A Second Order Virtual Node Algorithm for Stokes Flow Problems with Interfacial Forces and Discontinuous Material Properties

Abstract

We present a numerical method for the solution of the Stokes equations that handles interfacial discontinuities due to both singular forces and discontinuous fluid properties such as viscosity and density. The discretization couples a Lagrangian representation of the material interface with an Eulerian representation of the fluid velocity and pressure. The method is efficient, easy to implement and yields discretely divergence-free velocities that are second order accurate. No knowledge of the jumps on the fluid variables and their derivatives is required along the interface. We discretize the equations using an embedded approach on a uniform MAC grid employing virtual nodes and duplicated cells at the interfaces. These additional degrees of freedom allow for accurate resolution of discontinuities in the fluid stress at the material interface but require a Lagrange multiplier term to enforce continuity of the fluid velocity.
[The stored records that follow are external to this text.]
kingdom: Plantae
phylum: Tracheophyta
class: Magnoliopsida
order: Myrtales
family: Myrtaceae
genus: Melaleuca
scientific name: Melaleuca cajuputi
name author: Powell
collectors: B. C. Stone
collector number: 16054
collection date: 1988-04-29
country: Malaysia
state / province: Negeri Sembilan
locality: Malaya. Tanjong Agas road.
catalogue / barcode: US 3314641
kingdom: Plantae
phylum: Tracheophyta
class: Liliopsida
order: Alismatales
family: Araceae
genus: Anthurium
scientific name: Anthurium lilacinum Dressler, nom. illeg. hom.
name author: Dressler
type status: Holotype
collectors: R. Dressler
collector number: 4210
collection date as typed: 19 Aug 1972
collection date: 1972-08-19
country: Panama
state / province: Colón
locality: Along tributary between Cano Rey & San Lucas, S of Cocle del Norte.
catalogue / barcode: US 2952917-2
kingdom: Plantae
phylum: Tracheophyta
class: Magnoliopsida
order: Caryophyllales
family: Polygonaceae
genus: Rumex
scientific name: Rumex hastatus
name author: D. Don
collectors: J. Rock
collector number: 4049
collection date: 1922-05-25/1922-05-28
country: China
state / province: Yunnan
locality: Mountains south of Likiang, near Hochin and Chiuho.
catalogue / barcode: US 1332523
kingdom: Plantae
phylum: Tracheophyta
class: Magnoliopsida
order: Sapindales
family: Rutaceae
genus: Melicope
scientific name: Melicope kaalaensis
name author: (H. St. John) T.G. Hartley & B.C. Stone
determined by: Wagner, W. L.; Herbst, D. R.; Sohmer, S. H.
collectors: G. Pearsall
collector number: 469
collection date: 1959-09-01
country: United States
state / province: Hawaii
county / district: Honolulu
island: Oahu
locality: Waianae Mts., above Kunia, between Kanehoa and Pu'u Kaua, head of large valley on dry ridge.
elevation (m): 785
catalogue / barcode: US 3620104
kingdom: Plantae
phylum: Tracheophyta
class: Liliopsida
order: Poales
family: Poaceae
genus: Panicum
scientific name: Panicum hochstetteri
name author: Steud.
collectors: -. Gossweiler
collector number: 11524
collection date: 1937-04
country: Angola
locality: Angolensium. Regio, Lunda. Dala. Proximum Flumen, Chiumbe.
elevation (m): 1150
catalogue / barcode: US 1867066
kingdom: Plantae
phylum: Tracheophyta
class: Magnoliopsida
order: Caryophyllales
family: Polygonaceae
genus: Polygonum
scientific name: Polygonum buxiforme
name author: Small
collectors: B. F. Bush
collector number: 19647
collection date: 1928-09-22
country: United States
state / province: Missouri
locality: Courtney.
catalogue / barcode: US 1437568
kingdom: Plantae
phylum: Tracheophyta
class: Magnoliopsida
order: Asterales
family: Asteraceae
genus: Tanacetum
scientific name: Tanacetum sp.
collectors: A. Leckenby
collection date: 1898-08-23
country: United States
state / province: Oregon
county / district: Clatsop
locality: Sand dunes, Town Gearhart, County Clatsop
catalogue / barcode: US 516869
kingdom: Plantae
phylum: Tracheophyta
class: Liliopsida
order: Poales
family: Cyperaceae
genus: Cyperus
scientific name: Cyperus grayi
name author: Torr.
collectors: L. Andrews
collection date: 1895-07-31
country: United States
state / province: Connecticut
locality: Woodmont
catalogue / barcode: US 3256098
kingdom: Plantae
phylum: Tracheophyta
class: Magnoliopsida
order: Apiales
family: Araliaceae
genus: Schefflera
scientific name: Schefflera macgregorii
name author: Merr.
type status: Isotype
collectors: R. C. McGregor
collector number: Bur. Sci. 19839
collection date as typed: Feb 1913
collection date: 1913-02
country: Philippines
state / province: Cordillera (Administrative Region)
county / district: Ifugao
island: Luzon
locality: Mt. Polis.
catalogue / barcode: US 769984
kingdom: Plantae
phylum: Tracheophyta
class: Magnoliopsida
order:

We provide a novel discretization of this term that accurately resolves the constant pressure null modes. We show that the accurate resolution of these modes accelerates the overall speed of our simulations. Interfaces are represented with a hybrid Lagrangian/level set method. The discrete coupled equations for the velocity, pressure and Lagrange multipliers are in the form of a symmetric KKT system. Numerical results indicate second order accuracy for the velocities and first order accuracy for the pressure (in L1).